Il neonato, la ruota e il triste spettacolo sul dramma di una madre
Il tritacarne della società dello spettacolo non risparmia niente e nessuno. Il copione contempla qualunque cosa ma non il silenzio.
Da giorni tutti i mass media imperversano sull’episodio relativo alla “Culla per la vita” della clinica Mangiagalli di Milano, versione moderna dell’antica ruota degli esposti creata nel rispetto dell’anonimato (il nome della madre rimane per sempre segreto) di chi, per qualsiasi ragione, non se la senta di allevare un neonato e lo affidi all’adozione.
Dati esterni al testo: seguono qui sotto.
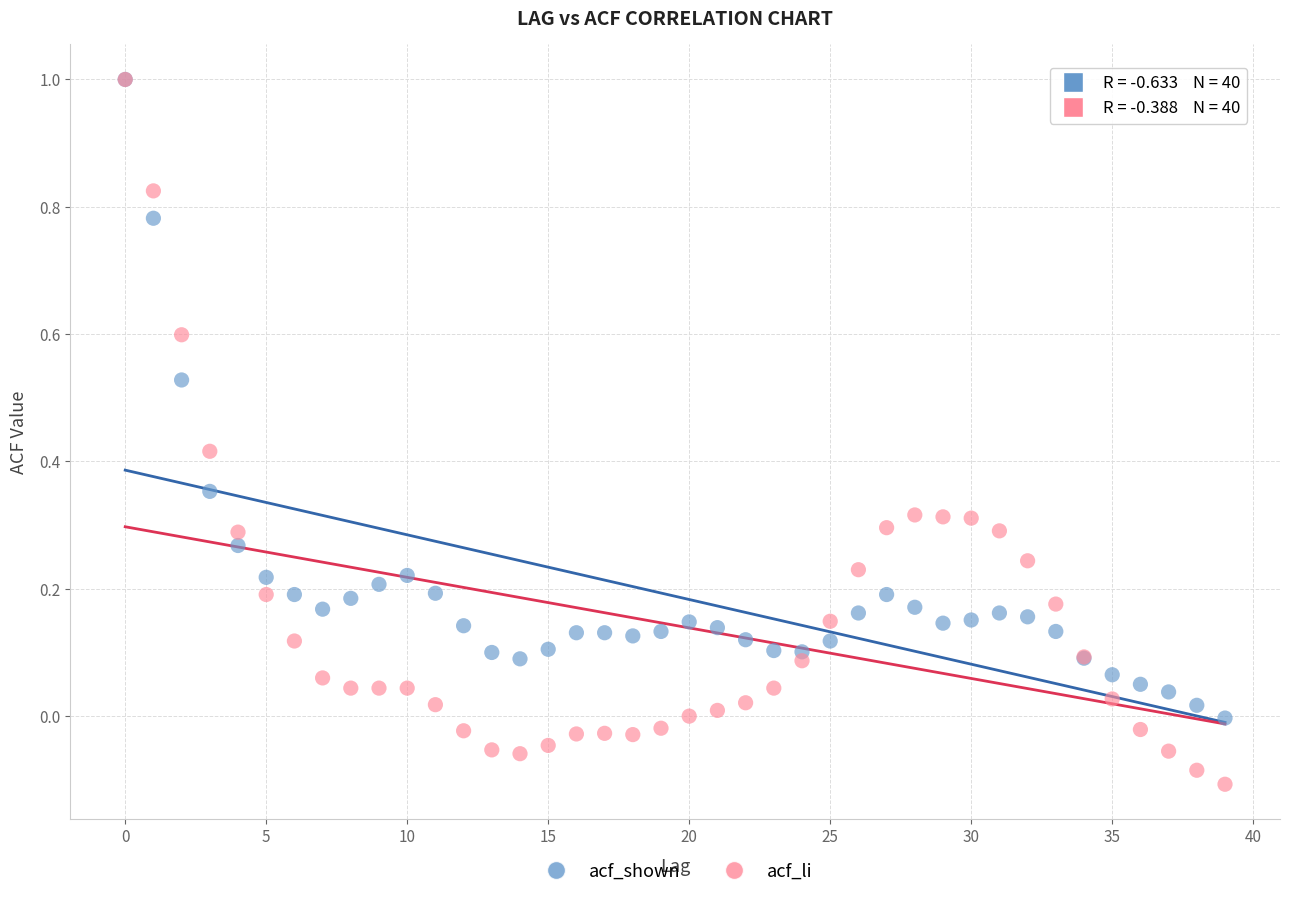

What are all the series names shown in the legend?

acf_shown, acf_li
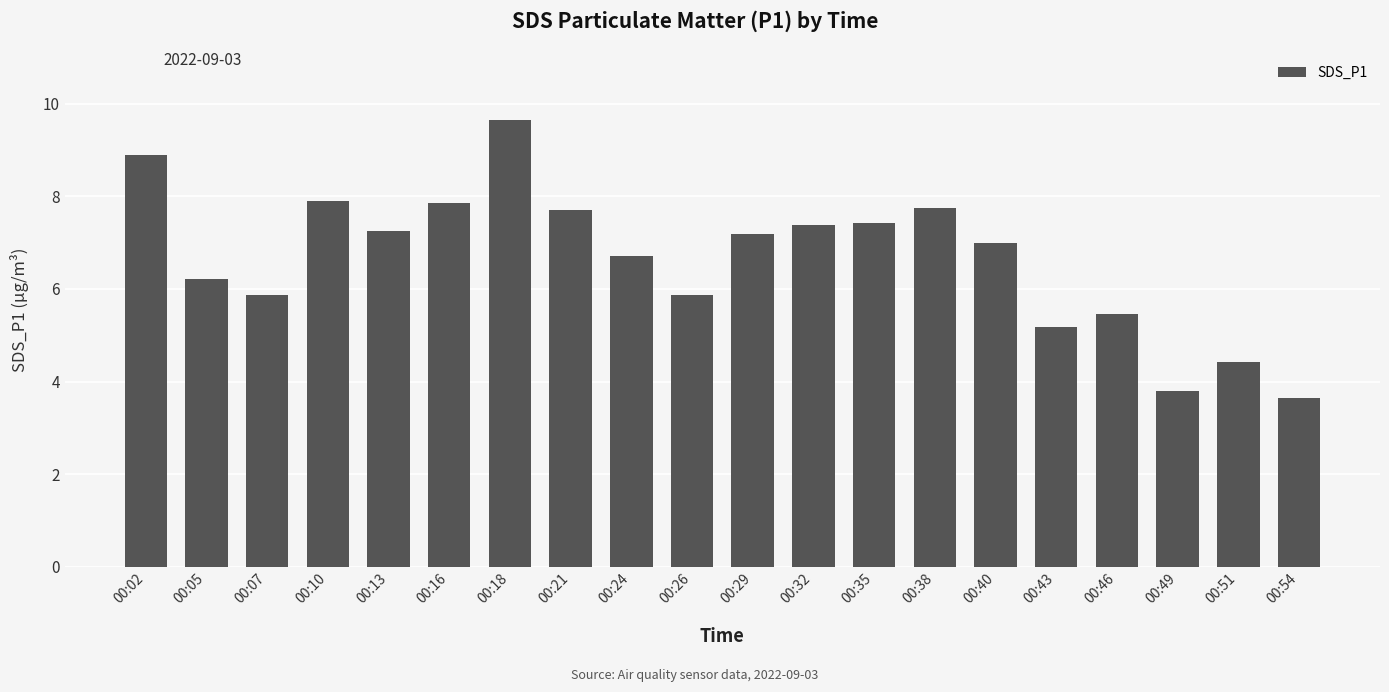

The chart shows a value of 3.1 at 00:10. True or false?

False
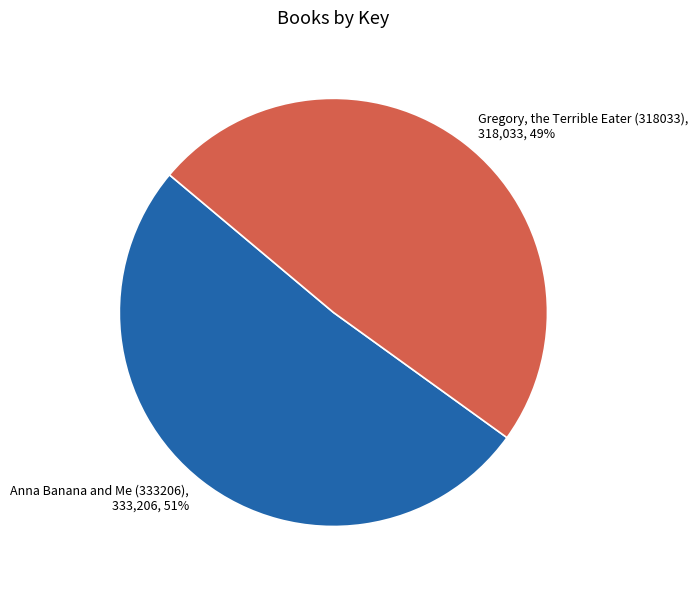

To the nearest percent, what percentage of the pie is Gregory, the Terrible Eater (318033)?

49%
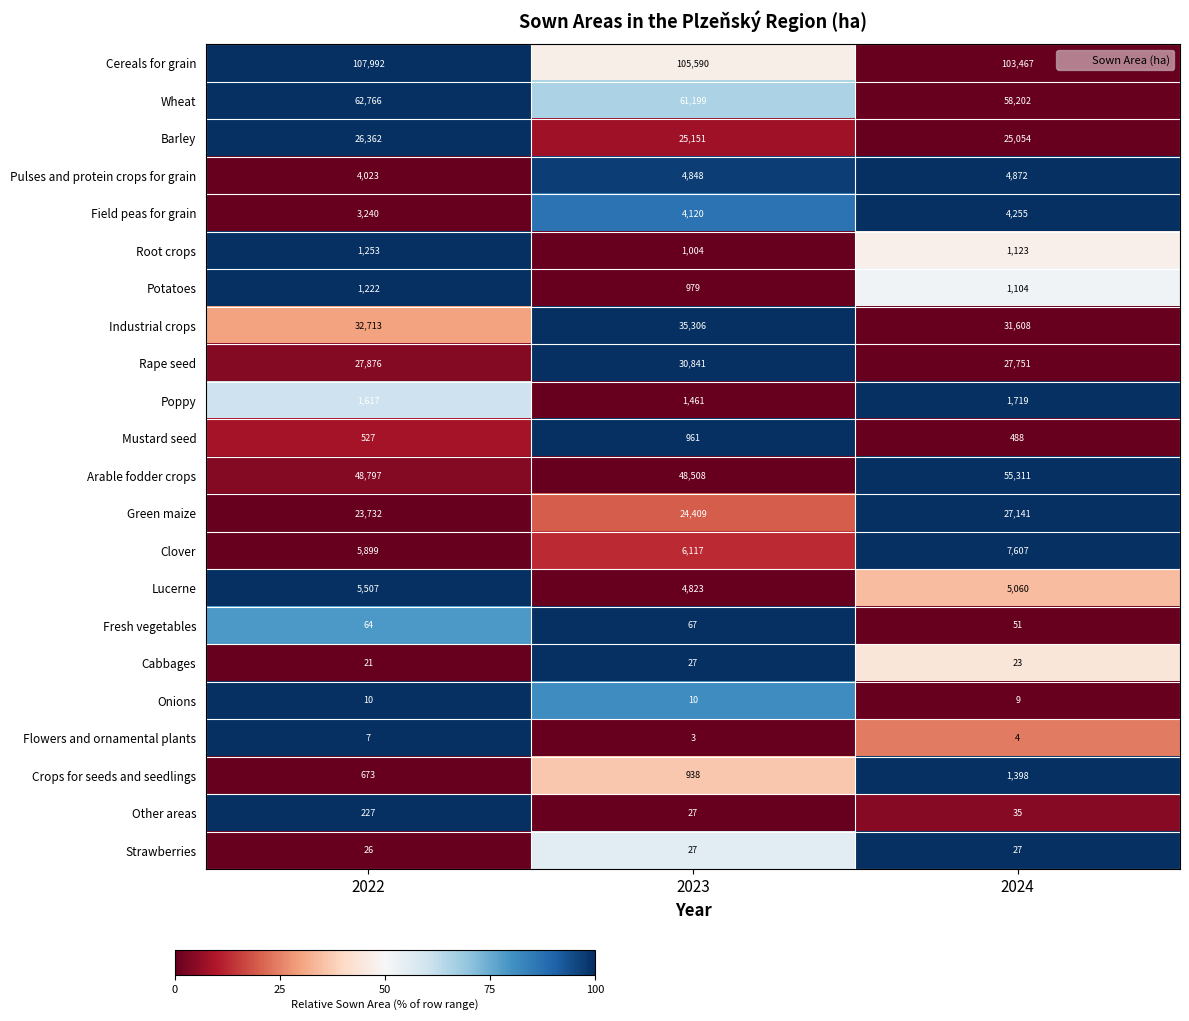

What is the smallest value displayed?

3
Strutture simili di riduzione del danno esistono anche in altre città, da Firenze a Napoli a Taranto: sono una cinquantina ma si contano sulle dita delle mani i casi in cui finora sono state usate. “È una cosa che pochi sanno”, dice il direttore generale del Policlinico: a chi spetta pubblicizzarla se non alle strutture pubbliche?
Autorevoli opinionisti, per lo più maschi, discettano nei talk show sui doveri e sui destini delle madri. Niente attira i telespettatori come la retorica del materno, eterno carattere fondativo dell’identità femminile. Gli ignobili commenti colpevolizzanti sui social mettono i brividi.
La colpevolizzazione della donna
Addirittura interviene pubblicamente un attore popolare come Enzo Greggio, ad arrogarsi il diritto di fare la paternale alla madre biologica perché “il bambino merita una mamma vera”. Le famiglie adottive evidentemente sono finte, come vuole la vulgata oscurantista che oggi va per la maggiore. “Questo bambino è sano, è bellissimo, è fantastico”: se non lo fosse stato?
Il neonatologo della clinica “vorrebbe parlare alla mamma” (se lei avesse voluto l’avrebbe fatto). Le autorità sanitarie si rivolgono a lei “con grande commozione”; dopo aver spiattellato tutto e di più sostengono che “le daranno aiuto in tutti i modi”. Non dicono quali (beneficenza?) in un Paese in cui è altissima la percentuale di donne che abbandonano il lavoro dopo il primo figlio, di quante un lavoro non ce l’hanno, di quante non trovano casa. I nidi pubblici scarseggiano e quelli privati sono carissimi.
“Non ci siano accorti di tutto questo disagio”: c’è una biblioteca intera a raccontare il panico, l’angoscia, l’impossibilità, ma è probabile che avessero troppo da fare per consultarla. C’è un disperato bisogno di educazione sessuale e di conoscenza delle tecniche contraccettive, ma se ti azzardi a nominarle strillano al gender.
La facile previsione è che la prossima volta, dopo tutto questo clamore e tutta questa pressione, i bambini verranno lasciati nei cassonetti.